• _Source extract_
* * * *

Let’s look at the ingredients list:
- Lamb shanks
- New potatoes (baby potatoes)
- Red peppers
- Red onions
- Feta cheese
- Garlic cloves
- Olive oil
- Lemons
- Oregano
- Rosemary
- Salt and pepper to taste
- Parchment paper and kitchen string
Begin by preparing the vegetables: slice the potatoes in half (no need to peel), cut the onions in half and then again into four wedges. Remove the tops from the red peppers and discard the seeds. Cut the peppers into ½ inch slices. The red peppers give the dish such a bright color. Add all the vegetables to a bowl and top with the feta cheese. Set aside.
Now it’s time to make the marinade, Add the olive oil to a small bowl. Please be sure you are using a good quality olive oil. If it’s too cheap in price, it’s probably not a quality oil. It really does make a difference in cooking and taste. Next, add the juice of one lemon. To the olive oil, mixture add the oregano and the rosemary, whisking until combined. Pour the marinade over the vegetables and toss gently with your hands. The vegetables will soak up all the wonderful aromas and liquids from the lamb. Preheat the oven to 350 degrees F.

* * * *

• _Information provided_
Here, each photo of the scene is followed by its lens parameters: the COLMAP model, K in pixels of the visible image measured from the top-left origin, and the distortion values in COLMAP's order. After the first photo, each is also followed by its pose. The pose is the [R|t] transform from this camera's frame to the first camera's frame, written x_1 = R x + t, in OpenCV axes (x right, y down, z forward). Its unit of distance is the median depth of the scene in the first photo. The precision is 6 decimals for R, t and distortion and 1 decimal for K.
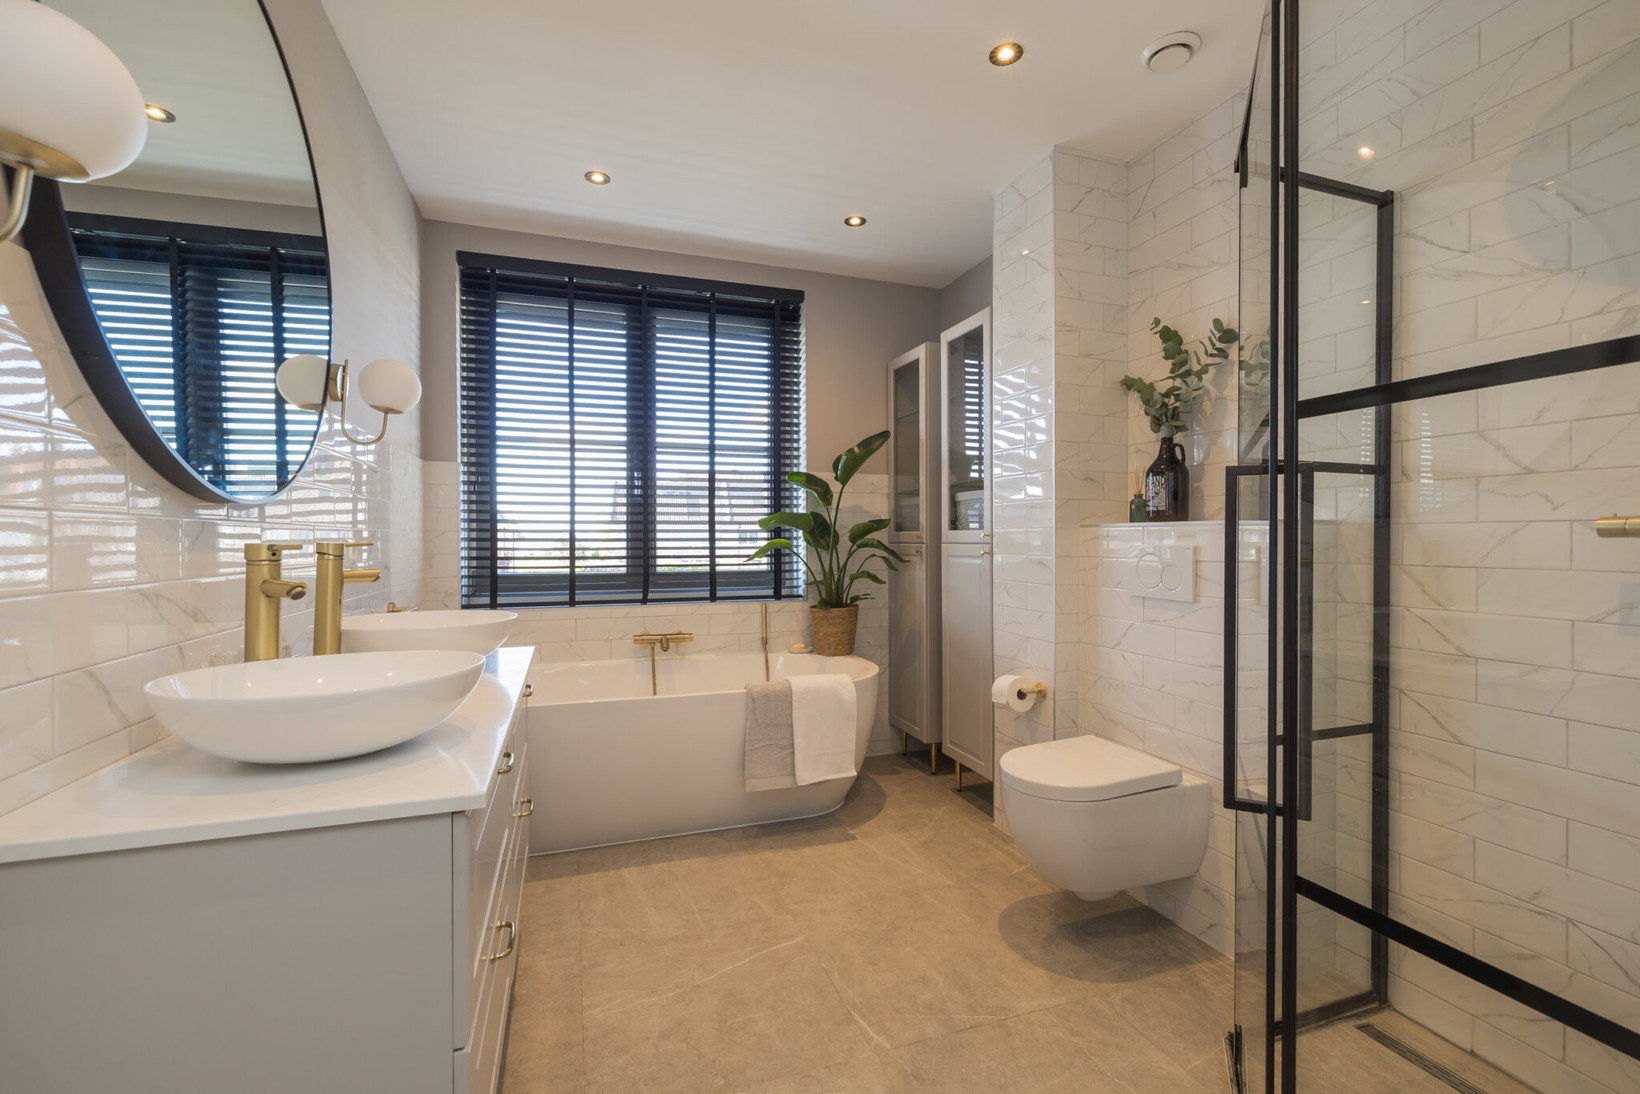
lens RADIAL K [[694.1, 0, 833.5], [0, 694.1, 542.1], [0, 0, 1]] dist [-0.004156, 0.000382]
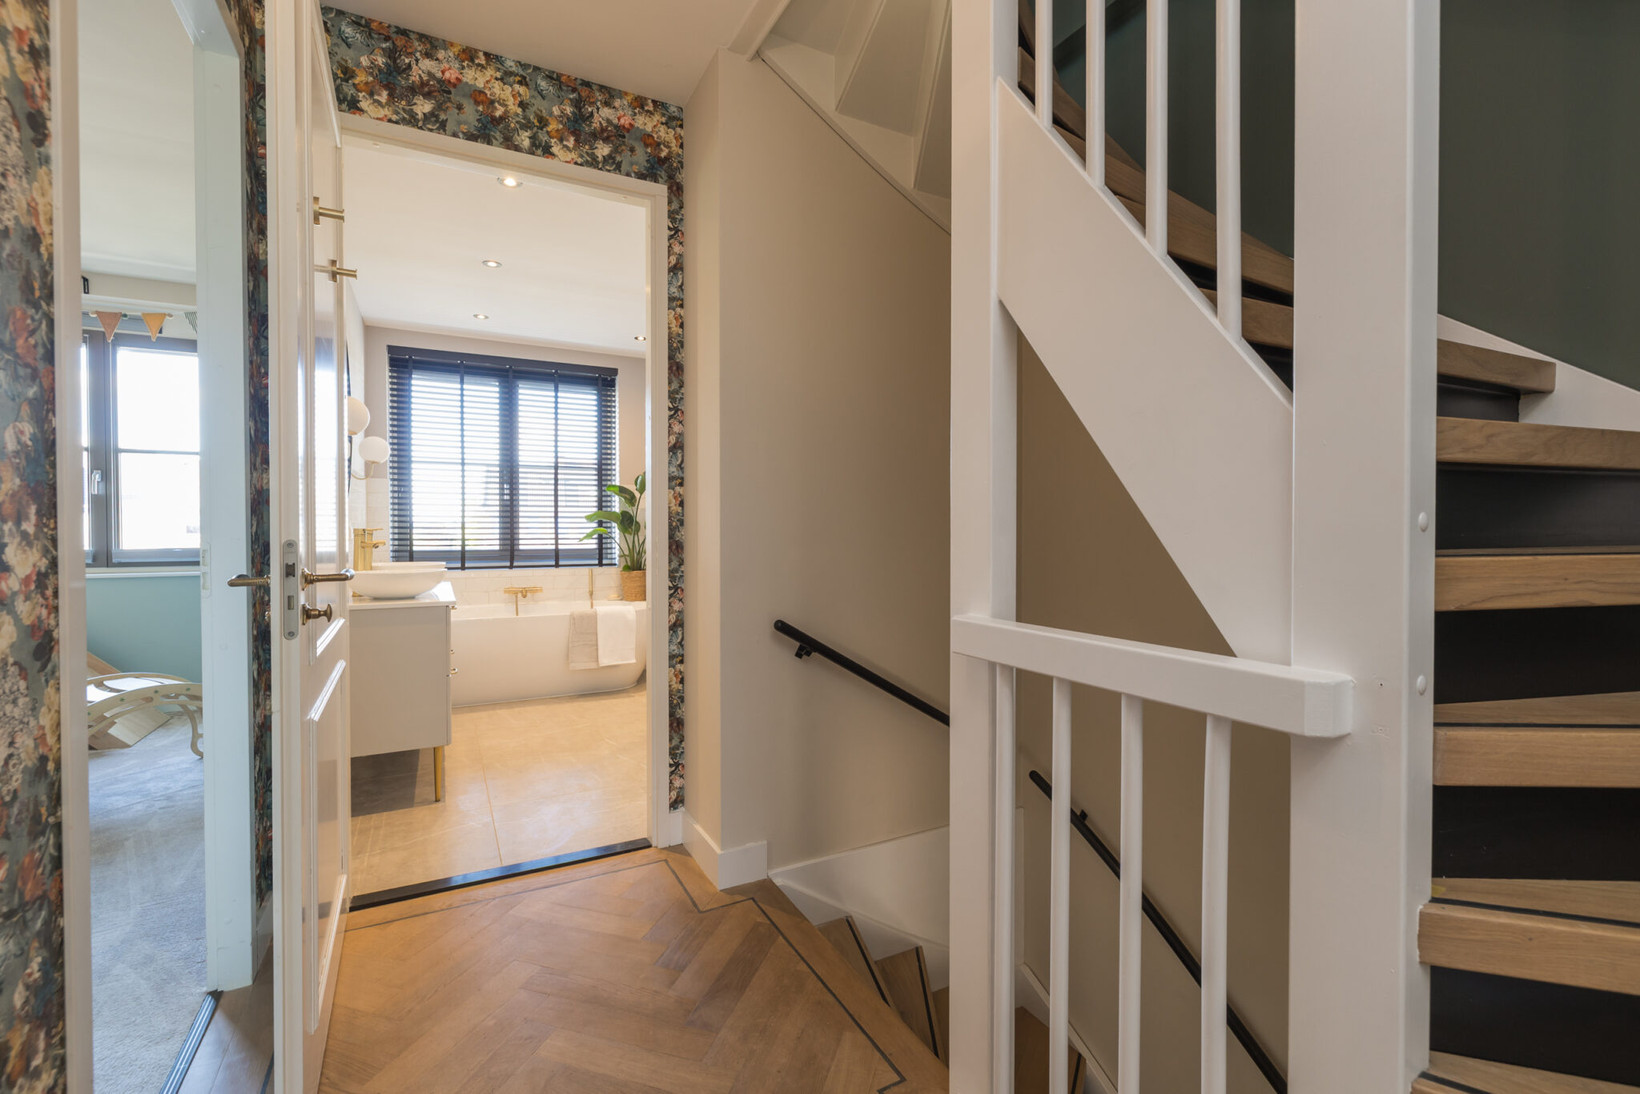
lens RADIAL K [[702.7, 0, 802.3], [0, 702.7, 538.9], [0, 0, 1]] dist [-0.003632, 0.001041]
pose [[0.993204, 0.000790, 0.116380, 0.200637], [-0.001773, 0.999964, 0.008348, 0.006626], [-0.116369, -0.008497, 0.993170, -0.666323]]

* * * *

• _Activities_
A) Please print the stretch of the lamb shank recipe from "- Red peppers" through "cheese. Set aside.".
B) Carry on the lamb shank recipe from the point where it stops.
The lines have no connection to the lamb shank recipe.

• _Exercise responses_
A)
- Red peppers
- Red onions
- Feta cheese
- Garlic cloves
- Olive oil
- Lemons
- Oregano
- Rosemary
- Salt and pepper to taste
- Parchment paper and kitchen string
Begin by preparing the vegetables: slice the potatoes in half (no need to peel), cut the onions in half and then again into four wedges. Remove the tops from the red peppers and discard the seeds. Cut the peppers into ½ inch slices. The red peppers give the dish such a bright color. Add all the vegetables to a bowl and top with the feta cheese. Set aside.

B)
Wrapping the Lamb Keftiko
This may seem like the tricky part, but after doing one shank, you’ll quickly get the hang of it. Lay 2 sheets of parchment paper in a criss-cross pattern (forming a star shape) You will need to do this four times, once for each lamb shank. Place one lamb shank in the middle, where the 2 sheets intersect. Place some of the vegetable mixture around each lamb shank. Drizzle each lamb shank with the remaining olive oil, a sprinkle of oregano, salt and pepper. Bring the sides of the parchment paper to the middle, twist and tie with the kitchen string. It is important to use 100% cotton string when cooking, as anything synthetic may melt into your food. Tightly wrapping the lamb in the parchment paper and baking slowly ensures the meat will be fall-off- the bone tender.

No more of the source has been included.